EBC is often pitched as a once-in-a-lifetime experience, but, as a relatively cheap two-week holiday, this places an unnecessary pressure on trekkers. You will spend very little on accommodation and food and, if you’re sensible, nothing on alcohol outside of Kathmandu. Quite simply, if your body tells you to stop, it is not the end of the world, whereas continuing to ascend with a screaming headache, nausea and/or dizziness could prove to be. If in doubt, descend and live to fight another day. It is usual to take active rest days at Namche and Dingboche, so be sure to make the effort to do the acclimatisation climbs on those days. Move slowly, take some lunch and warm kit and spend some time as high as comfortably possible.
Helicopter rescue insurance is absolutely vital, but don’t let that make you blasé. Cloud rolls in to the high valleys most afternoons, meaning evacuation will be by porter or mule and it’s a long carry from Gorak Shep before you lose the sort of height that could alleviate the symptoms of serious altitude sickness.
Don’t forget Kala Patthar
Everest Base Camp might be the marketing headline, but the summit of Kala Patthar is the undoubted highlight of the trip, with its stunning views of Everest, Nuptse and Pumori. Sunrise on Kala Patthar is becoming more popular, but be aware of the potentially dangerously low temperatures you might encounter. On my last trip (in late October) while leading a school expedition, the summit temperature was a static -22C and we had to be very active in avoiding cold injuries.

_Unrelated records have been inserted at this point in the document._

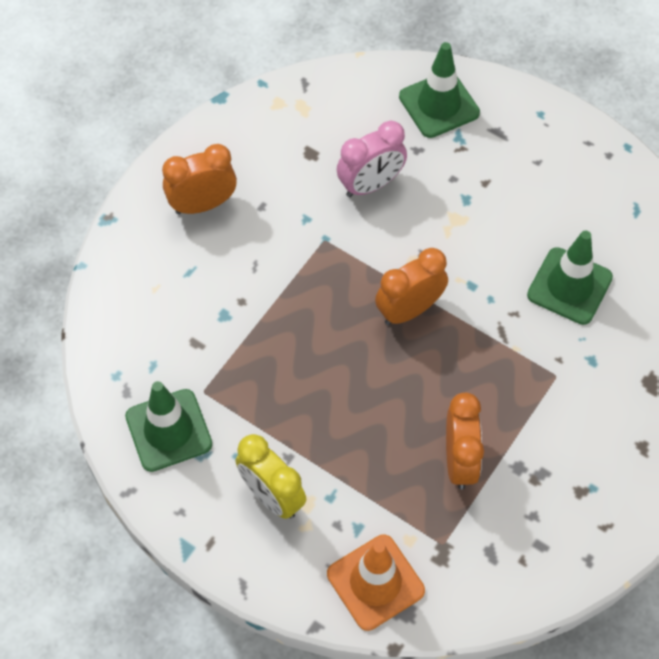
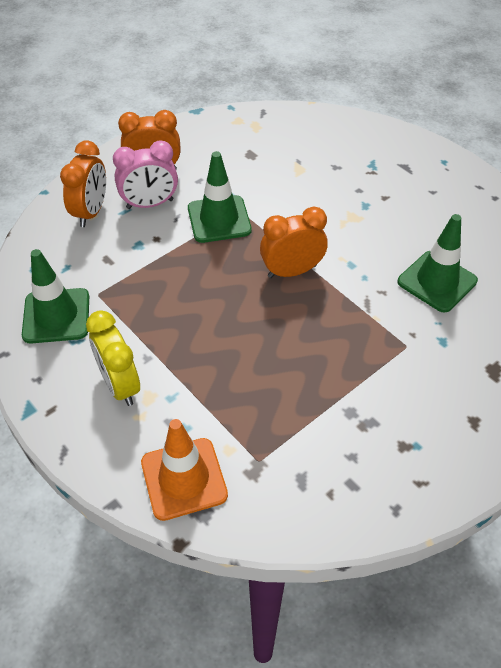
camera: 15 degrees right, 10 degrees down
(370, 185) = (290, 182): pink clock -> pink clock (150, 204)
(439, 105) = (363, 142): green traffic cone -> green traffic cone (219, 219)
(459, 461) = (297, 394): orange clock -> orange clock (91, 212)

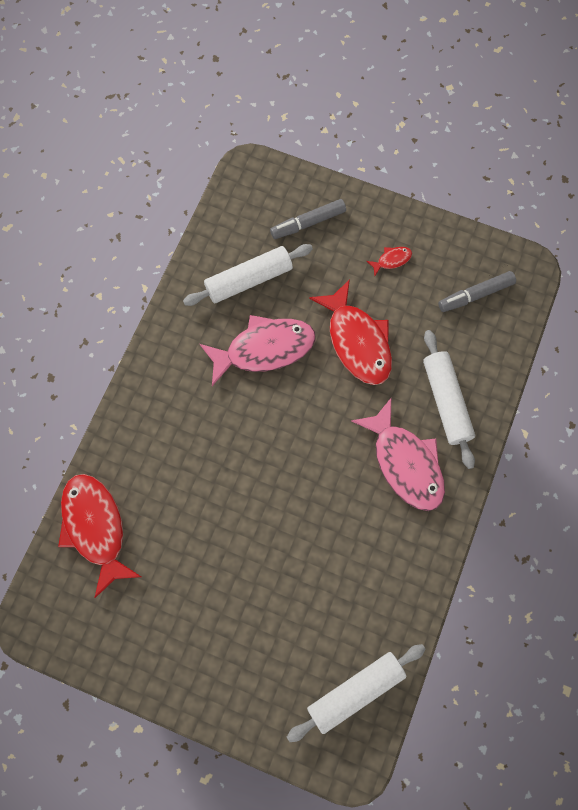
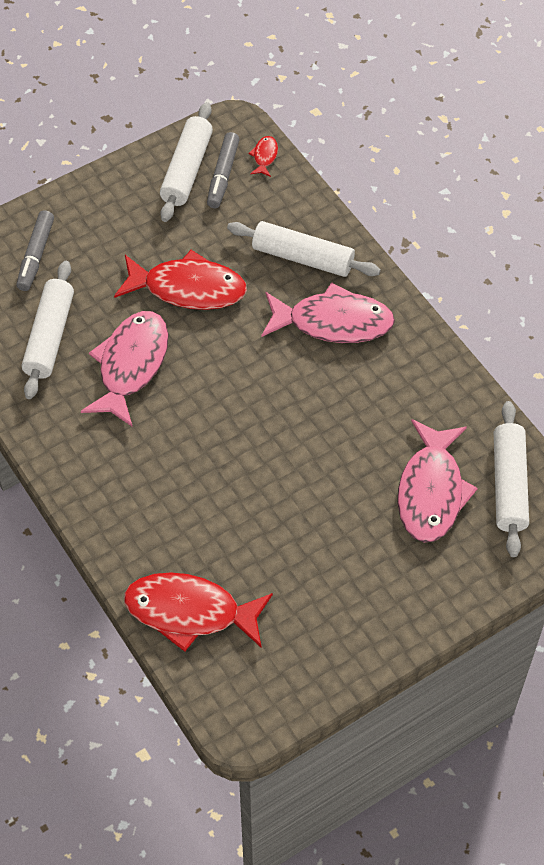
camera: 55 degrees left, 15 degrees down
(308, 634) = (431, 491): none -> pink fish
(391, 260) = (133, 215): red fish -> red fish (264, 156)
(460, 267) = (186, 170): none -> white rolling pin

If you are not equipped to deal with such extremes, just head up when the sun is higher in the sky.
Meat, like everything else, is carried in porters’ baskets and generally not considered safe for delicate Western constitutions above Namche. Eggs soon become the one reliable source of protein in an otherwise carb-tastic diet. A few bags of nuts or a selection of protein supplements will go a long way to balancing out your diet and preventing the loss of muscle mass.

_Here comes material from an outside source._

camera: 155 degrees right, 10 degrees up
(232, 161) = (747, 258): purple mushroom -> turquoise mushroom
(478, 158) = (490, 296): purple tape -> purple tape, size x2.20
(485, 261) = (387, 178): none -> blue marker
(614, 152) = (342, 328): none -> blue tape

In Lobuche and Gorak Shep, the bedroom temperatures fall well below freezing at night. Your body will be suffering enough physiological stresses without the addition of sleep deprivation, so spend some money on a very warm sleeping bag. A couple of years ago I used a bag with 550g of 93% down from a major UK manufacturer (model no longer available), which left me unsuccessfully attempting to sleep in all my warm clothing. Last month I used a Tundra Pure -20 with 800g of 96% down in their 180cm length shell. I spend my own money on these bags for the simple reason that Tundra’s quality of down (and the loft it gives for any given weight) is unbeatable. I was as warm as toast throughout, despite sleeping in an unheated external room at -19C (the water bottle by my pillow froze solid).